▸ Data listing:
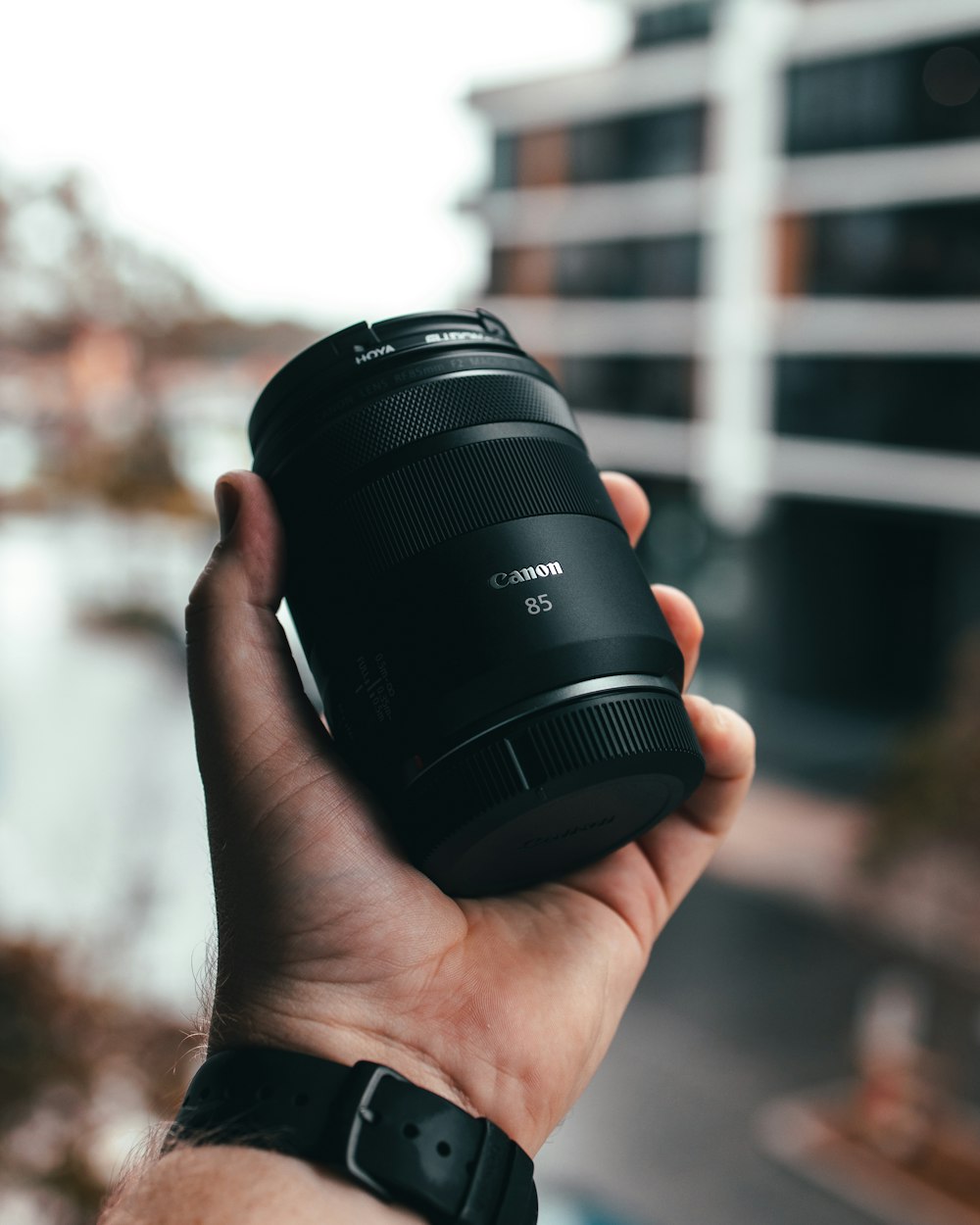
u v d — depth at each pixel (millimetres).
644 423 21078
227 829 1126
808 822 16281
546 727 1082
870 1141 9891
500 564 1123
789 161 18297
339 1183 897
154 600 18859
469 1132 947
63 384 11898
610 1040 1264
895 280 17406
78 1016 4871
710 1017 11859
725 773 1370
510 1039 1142
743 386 19656
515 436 1219
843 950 12828
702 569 21094
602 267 21188
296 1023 1062
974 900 10219
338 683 1169
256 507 1193
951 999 10219
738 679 21062
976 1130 9852
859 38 17031
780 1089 10680
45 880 10453
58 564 18984
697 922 13781
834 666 19953
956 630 18516
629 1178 9477
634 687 1126
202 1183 872
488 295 22797
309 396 1261
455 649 1093
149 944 7938
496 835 1120
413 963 1130
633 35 20562
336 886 1104
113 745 15453
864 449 18234
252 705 1137
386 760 1122
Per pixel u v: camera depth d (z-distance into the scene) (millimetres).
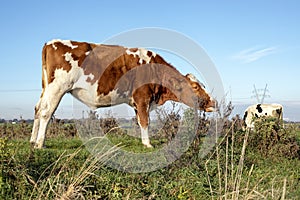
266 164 8797
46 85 9672
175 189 6723
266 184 6961
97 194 6238
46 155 7520
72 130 13641
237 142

▸ Task objective:
Start at the top line above and repeat the records verbatim, leaving images out.

▸ Exercise answer:
u v d — depth at each pixel (millimetres).
644 423 21078
227 829 1126
808 822 16281
546 727 1082
870 1141 9891
500 564 1123
789 161 18297
339 1183 897
154 600 18859
469 1132 947
63 384 11898
610 1040 1264
895 280 17406
78 1016 4871
710 1017 11859
725 773 1370
510 1039 1142
743 386 19656
515 436 1219
843 950 12828
702 569 21094
602 267 21188
296 1023 1062
974 900 10219
338 683 1169
256 507 1193
951 999 10219
738 679 21062
976 1130 9852
859 38 17031
780 1089 10680
45 880 10453
58 564 18984
697 922 13781
834 666 19953
956 630 18516
629 1178 9477
634 687 1126
202 1183 872
488 295 22797
309 396 1261
455 649 1093
149 944 7938
496 835 1120
413 963 1130
633 35 20562
336 886 1104
113 745 15453
864 449 18234
252 705 1137
386 760 1122
Per pixel u v: camera depth d (z-distance into the scene) (millimetres).
266 164 8797
46 85 9672
175 189 6723
266 184 6961
97 194 6238
46 155 7520
72 130 13641
237 142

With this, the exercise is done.